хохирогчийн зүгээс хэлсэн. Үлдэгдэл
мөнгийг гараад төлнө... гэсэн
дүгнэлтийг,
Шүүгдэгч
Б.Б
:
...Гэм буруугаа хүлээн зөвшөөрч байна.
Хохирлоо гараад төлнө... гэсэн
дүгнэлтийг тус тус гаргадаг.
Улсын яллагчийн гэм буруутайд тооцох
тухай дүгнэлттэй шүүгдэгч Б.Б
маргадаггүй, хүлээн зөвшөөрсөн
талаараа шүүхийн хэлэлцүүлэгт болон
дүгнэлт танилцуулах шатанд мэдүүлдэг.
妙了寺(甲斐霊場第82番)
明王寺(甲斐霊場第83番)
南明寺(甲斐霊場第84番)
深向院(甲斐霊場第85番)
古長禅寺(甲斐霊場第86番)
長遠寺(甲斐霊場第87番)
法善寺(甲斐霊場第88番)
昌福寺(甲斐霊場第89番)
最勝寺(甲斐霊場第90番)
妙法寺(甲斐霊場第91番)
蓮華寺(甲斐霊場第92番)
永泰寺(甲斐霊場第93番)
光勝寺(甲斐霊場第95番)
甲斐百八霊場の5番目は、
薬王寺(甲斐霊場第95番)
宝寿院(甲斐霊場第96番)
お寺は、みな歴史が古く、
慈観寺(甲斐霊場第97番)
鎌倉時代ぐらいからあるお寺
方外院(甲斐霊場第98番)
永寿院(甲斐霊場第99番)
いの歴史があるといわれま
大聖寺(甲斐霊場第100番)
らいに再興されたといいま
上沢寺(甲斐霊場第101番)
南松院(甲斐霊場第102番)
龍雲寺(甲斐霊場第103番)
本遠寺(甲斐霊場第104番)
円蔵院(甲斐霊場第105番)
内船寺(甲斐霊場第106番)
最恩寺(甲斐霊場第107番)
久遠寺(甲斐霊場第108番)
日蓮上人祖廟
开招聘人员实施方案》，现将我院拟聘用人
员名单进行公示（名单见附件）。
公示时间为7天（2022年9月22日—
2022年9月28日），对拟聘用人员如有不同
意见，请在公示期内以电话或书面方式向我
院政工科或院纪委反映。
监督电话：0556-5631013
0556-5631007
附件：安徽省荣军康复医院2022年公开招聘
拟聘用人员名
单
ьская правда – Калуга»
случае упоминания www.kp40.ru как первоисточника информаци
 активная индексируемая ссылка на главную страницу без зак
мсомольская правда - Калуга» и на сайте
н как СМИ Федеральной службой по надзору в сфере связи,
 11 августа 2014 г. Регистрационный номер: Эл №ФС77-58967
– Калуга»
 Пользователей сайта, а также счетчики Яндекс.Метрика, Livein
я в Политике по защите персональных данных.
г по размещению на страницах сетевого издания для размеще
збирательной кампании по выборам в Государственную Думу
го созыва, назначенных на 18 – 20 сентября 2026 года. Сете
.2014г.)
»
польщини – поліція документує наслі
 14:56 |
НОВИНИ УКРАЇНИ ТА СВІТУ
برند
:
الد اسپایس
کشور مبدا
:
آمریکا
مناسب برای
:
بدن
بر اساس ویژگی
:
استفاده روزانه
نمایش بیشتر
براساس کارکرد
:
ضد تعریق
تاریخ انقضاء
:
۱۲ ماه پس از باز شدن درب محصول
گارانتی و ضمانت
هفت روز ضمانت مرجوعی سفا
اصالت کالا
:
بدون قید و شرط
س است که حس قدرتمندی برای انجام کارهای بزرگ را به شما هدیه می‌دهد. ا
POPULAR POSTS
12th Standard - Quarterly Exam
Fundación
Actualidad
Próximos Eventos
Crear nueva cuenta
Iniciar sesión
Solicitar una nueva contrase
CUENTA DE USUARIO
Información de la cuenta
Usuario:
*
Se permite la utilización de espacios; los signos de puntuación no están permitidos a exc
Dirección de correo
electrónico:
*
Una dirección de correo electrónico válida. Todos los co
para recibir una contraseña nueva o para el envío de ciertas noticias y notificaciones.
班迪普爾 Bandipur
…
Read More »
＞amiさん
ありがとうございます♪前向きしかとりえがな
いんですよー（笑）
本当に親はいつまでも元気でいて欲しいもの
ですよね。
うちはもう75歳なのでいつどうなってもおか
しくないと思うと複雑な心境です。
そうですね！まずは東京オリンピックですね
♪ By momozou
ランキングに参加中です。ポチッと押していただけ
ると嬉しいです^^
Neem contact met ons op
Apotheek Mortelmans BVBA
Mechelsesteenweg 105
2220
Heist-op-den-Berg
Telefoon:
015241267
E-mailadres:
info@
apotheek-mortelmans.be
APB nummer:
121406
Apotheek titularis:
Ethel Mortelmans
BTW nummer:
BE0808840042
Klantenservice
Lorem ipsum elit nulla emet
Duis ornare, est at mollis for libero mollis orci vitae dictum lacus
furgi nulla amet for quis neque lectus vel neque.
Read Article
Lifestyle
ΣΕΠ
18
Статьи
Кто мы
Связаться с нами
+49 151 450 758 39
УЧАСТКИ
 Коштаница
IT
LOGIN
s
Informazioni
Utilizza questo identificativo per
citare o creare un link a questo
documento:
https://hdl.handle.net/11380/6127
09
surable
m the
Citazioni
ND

++++

## TASK DETAILS
Keeping every word in place, restate the entries above.

## EXERCISE RESULT
хохирогчийн зүгээс хэлсэн. Үлдэгдэл
мөнгийг гараад төлнө... гэсэн
дүгнэлтийг,
Шүүгдэгч
Б.Б
:
...Гэм буруугаа хүлээн зөвшөөрч байна.
Хохирлоо гараад төлнө... гэсэн
дүгнэлтийг тус тус гаргадаг.
Улсын яллагчийн гэм буруутайд тооцох
тухай дүгнэлттэй шүүгдэгч Б.Б
маргадаггүй, хүлээн зөвшөөрсөн
талаараа шүүхийн хэлэлцүүлэгт болон
дүгнэлт танилцуулах шатанд мэдүүлдэг.
妙了寺(甲斐霊場第82番)
明王寺(甲斐霊場第83番)
南明寺(甲斐霊場第84番)
深向院(甲斐霊場第85番)
古長禅寺(甲斐霊場第86番)
長遠寺(甲斐霊場第87番)
法善寺(甲斐霊場第88番)
昌福寺(甲斐霊場第89番)
最勝寺(甲斐霊場第90番)
妙法寺(甲斐霊場第91番)
蓮華寺(甲斐霊場第92番)
永泰寺(甲斐霊場第93番)
光勝寺(甲斐霊場第95番)
甲斐百八霊場の5番目は、
薬王寺(甲斐霊場第95番)
宝寿院(甲斐霊場第96番)
お寺は、みな歴史が古く、
慈観寺(甲斐霊場第97番)
鎌倉時代ぐらいからあるお寺
方外院(甲斐霊場第98番)
永寿院(甲斐霊場第99番)
いの歴史があるといわれま
大聖寺(甲斐霊場第100番)
らいに再興されたといいま
上沢寺(甲斐霊場第101番)
南松院(甲斐霊場第102番)
龍雲寺(甲斐霊場第103番)
本遠寺(甲斐霊場第104番)
円蔵院(甲斐霊場第105番)
内船寺(甲斐霊場第106番)
最恩寺(甲斐霊場第107番)
久遠寺(甲斐霊場第108番)
日蓮上人祖廟
开招聘人员实施方案》，现将我院拟聘用人
员名单进行公示（名单见附件）。
公示时间为7天（2022年9月22日—
2022年9月28日），对拟聘用人员如有不同
意见，请在公示期内以电话或书面方式向我
院政工科或院纪委反映。
监督电话：0556-5631013
0556-5631007
附件：安徽省荣军康复医院2022年公开招聘
拟聘用人员名
单
ьская правда – Калуга»
случае упоминания www.kp40.ru как первоисточника информаци
 активная индексируемая ссылка на главную страницу без зак
мсомольская правда - Калуга» и на сайте
н как СМИ Федеральной службой по надзору в сфере связи,
 11 августа 2014 г. Регистрационный номер: Эл №ФС77-58967
– Калуга»
 Пользователей сайта, а также счетчики Яндекс.Метрика, Livein
я в Политике по защите персональных данных.
г по размещению на страницах сетевого издания для размеще
збирательной кампании по выборам в Государственную Думу
го созыва, назначенных на 18 – 20 сентября 2026 года. Сете
.2014г.)
»
польщини – поліція документує наслі
 14:56 |
НОВИНИ УКРАЇНИ ТА СВІТУ
برند
:
الد اسپایس
کشور مبدا
:
آمریکا
مناسب برای
:
بدن
بر اساس ویژگی
:
استفاده روزانه
نمایش بیشتر
براساس کارکرد
:
ضد تعریق
تاریخ انقضاء
:
۱۲ ماه پس از باز شدن درب محصول
گارانتی و ضمانت
هفت روز ضمانت مرجوعی سفا
اصالت کالا
:
بدون قید و شرط
س است که حس قدرتمندی برای انجام کارهای بزرگ را به شما هدیه می‌دهد. ا
POPULAR POSTS
12th Standard - Quarterly Exam
Fundación
Actualidad
Próximos Eventos
Crear nueva cuenta
Iniciar sesión
Solicitar una nueva contrase
CUENTA DE USUARIO
Información de la cuenta
Usuario:
*
Se permite la utilización de espacios; los signos de puntuación no están permitidos a exc
Dirección de correo
electrónico:
*
Una dirección de correo electrónico válida. Todos los co
para recibir una contraseña nueva o para el envío de ciertas noticias y notificaciones.
班迪普爾 Bandipur
…
Read More »
＞amiさん
ありがとうございます♪前向きしかとりえがな
いんですよー（笑）
本当に親はいつまでも元気でいて欲しいもの
ですよね。
うちはもう75歳なのでいつどうなってもおか
しくないと思うと複雑な心境です。
そうですね！まずは東京オリンピックですね
♪ By momozou
ランキングに参加中です。ポチッと押していただけ
ると嬉しいです^^
Neem contact met ons op
Apotheek Mortelmans BVBA
Mechelsesteenweg 105
2220
Heist-op-den-Berg
Telefoon:
015241267
E-mailadres:
info@
apotheek-mortelmans.be
APB nummer:
121406
Apotheek titularis:
Ethel Mortelmans
BTW nummer:
BE0808840042
Klantenservice
Lorem ipsum elit nulla emet
Duis ornare, est at mollis for libero mollis orci vitae dictum lacus
furgi nulla amet for quis neque lectus vel neque.
Read Article
Lifestyle
ΣΕΠ
18
Статьи
Кто мы
Связаться с нами
+49 151 450 758 39
УЧАСТКИ
 Коштаница
IT
LOGIN
s
Informazioni
Utilizza questo identificativo per
citare o creare un link a questo
documento:
https://hdl.handle.net/11380/6127
09
surable
m the
Citazioni
ND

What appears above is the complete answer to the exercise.